* EXTRACTED RECORDS
#####
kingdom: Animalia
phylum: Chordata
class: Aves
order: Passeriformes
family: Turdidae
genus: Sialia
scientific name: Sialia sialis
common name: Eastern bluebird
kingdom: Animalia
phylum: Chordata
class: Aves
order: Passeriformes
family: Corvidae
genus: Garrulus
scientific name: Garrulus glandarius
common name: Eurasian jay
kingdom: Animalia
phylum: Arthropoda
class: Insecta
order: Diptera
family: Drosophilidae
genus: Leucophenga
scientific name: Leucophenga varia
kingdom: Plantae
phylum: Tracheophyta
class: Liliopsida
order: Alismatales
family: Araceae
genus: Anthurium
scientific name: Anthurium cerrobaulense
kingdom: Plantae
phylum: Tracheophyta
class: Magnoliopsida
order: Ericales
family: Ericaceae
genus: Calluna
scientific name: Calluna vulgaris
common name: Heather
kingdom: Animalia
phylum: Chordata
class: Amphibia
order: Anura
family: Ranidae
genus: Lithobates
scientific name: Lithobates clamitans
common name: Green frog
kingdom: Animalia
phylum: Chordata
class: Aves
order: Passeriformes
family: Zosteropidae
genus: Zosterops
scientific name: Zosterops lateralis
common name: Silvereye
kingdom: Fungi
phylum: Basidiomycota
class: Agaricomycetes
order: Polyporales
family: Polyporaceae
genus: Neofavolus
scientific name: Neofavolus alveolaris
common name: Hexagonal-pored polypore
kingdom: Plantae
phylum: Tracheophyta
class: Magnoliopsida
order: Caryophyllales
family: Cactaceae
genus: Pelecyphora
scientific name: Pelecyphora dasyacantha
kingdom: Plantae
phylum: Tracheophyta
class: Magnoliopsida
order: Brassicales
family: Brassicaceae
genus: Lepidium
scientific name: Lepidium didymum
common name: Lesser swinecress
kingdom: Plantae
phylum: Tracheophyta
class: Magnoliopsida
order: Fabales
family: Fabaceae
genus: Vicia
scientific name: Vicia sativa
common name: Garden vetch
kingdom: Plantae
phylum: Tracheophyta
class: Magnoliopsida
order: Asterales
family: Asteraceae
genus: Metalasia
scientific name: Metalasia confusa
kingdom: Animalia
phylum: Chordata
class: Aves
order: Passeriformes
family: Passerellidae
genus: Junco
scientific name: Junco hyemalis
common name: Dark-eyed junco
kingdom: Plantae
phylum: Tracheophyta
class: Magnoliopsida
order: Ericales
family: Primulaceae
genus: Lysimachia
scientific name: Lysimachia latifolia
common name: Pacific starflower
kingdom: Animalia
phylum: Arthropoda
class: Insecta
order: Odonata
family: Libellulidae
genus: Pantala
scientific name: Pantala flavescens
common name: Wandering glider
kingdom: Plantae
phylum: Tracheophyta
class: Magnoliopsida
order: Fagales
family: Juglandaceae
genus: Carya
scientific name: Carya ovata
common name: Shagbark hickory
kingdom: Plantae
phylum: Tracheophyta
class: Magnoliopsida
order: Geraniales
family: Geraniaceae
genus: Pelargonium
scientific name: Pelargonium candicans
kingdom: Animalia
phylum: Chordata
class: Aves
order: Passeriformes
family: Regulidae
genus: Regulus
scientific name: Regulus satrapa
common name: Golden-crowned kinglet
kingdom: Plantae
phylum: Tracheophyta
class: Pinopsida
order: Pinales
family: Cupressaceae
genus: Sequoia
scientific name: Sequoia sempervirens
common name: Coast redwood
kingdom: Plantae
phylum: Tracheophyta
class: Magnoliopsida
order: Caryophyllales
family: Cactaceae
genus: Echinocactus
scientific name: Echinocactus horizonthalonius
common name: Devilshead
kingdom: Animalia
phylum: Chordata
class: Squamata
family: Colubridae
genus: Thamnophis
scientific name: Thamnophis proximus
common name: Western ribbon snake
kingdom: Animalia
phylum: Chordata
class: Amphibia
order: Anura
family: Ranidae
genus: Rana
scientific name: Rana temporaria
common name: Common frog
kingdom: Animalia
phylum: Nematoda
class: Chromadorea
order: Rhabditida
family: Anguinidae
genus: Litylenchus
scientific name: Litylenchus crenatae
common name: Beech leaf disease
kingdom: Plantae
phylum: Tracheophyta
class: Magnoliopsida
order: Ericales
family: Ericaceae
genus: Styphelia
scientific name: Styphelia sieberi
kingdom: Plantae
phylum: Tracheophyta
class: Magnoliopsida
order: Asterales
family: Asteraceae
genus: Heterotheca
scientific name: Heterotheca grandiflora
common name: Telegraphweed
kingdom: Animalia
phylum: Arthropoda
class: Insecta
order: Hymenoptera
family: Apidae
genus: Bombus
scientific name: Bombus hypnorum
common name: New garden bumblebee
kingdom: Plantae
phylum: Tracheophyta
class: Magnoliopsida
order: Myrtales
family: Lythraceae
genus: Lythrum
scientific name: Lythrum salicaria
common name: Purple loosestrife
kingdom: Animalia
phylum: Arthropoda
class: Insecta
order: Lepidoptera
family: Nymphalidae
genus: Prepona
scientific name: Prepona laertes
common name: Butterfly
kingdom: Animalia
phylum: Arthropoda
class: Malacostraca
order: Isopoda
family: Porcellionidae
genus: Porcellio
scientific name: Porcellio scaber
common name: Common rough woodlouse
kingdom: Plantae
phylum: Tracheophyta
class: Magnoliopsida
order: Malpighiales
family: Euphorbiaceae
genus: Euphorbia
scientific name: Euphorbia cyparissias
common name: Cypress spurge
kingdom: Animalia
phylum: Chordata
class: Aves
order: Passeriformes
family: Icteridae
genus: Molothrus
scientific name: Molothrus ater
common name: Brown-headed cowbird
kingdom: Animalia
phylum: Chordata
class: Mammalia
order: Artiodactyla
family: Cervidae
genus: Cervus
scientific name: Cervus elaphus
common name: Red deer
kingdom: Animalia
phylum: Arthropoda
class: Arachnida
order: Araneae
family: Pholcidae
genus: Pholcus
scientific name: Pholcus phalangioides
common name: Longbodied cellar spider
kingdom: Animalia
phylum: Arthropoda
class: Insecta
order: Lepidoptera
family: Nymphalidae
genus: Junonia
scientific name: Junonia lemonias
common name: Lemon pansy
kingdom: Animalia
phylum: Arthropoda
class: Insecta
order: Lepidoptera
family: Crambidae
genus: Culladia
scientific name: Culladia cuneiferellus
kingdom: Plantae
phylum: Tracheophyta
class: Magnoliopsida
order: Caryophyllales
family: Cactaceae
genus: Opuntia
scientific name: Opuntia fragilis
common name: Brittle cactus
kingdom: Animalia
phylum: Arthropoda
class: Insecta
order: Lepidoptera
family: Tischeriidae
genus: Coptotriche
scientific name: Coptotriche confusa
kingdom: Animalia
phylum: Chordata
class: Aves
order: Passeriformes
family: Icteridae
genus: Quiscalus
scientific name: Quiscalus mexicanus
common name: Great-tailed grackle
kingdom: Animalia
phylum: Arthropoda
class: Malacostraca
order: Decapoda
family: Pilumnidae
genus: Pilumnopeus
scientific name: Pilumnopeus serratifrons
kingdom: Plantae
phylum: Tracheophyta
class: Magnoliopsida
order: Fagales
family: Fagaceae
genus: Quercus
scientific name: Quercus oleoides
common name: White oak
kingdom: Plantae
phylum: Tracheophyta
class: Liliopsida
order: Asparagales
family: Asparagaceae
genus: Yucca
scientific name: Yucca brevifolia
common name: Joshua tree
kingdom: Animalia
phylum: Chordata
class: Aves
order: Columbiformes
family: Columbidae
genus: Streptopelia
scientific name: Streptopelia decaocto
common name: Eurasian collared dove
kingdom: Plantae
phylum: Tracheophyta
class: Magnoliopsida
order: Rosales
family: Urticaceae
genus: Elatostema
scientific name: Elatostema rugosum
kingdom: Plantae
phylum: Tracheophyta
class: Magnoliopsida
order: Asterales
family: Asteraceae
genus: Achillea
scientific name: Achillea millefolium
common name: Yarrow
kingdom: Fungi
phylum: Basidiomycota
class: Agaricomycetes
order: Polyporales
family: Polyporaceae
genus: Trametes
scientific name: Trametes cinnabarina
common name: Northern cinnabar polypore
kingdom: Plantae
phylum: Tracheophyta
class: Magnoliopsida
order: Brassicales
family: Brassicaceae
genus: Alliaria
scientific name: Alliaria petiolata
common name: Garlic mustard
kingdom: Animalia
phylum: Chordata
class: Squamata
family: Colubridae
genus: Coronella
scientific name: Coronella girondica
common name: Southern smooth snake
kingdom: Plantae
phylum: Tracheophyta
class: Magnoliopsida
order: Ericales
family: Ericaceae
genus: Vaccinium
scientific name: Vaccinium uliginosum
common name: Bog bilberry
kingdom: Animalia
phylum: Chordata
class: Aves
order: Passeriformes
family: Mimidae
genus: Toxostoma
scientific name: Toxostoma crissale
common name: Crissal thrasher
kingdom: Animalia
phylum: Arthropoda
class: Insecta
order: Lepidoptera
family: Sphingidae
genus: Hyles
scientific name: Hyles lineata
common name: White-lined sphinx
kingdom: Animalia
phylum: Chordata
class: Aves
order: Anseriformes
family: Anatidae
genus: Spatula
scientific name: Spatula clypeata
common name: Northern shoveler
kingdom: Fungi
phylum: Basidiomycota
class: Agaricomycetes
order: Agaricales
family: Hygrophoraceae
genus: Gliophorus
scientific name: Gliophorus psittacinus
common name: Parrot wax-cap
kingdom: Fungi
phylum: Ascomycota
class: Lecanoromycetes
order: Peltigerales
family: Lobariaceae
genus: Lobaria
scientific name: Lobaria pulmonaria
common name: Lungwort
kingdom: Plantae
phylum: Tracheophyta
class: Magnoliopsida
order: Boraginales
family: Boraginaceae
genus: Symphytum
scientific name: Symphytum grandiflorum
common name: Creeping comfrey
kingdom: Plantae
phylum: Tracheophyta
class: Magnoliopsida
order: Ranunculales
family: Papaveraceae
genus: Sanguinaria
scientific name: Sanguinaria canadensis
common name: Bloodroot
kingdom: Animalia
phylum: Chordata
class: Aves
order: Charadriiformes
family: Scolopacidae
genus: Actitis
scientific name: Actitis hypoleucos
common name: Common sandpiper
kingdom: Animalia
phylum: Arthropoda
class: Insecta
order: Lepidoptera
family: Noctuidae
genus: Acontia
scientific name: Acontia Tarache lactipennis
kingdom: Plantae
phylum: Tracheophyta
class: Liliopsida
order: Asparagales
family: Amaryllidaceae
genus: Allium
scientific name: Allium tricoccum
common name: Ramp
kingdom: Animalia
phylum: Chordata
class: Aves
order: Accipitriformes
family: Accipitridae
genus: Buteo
#####
* EXERCISE TASK
Starting at the line with "family: Amaryllidaceae" and ending with the last line of the records, write those lines again with "common name" replaced by "vernacular name" and nothing else changed.

* RESULT OF THE EXERCISE
family: Amaryllidaceae
genus: Allium
scientific name: Allium tricoccum
vernacular name: Ramp
kingdom: Animalia
phylum: Chordata
class: Aves
order: Accipitriformes
family: Accipitridae
genus: Buteo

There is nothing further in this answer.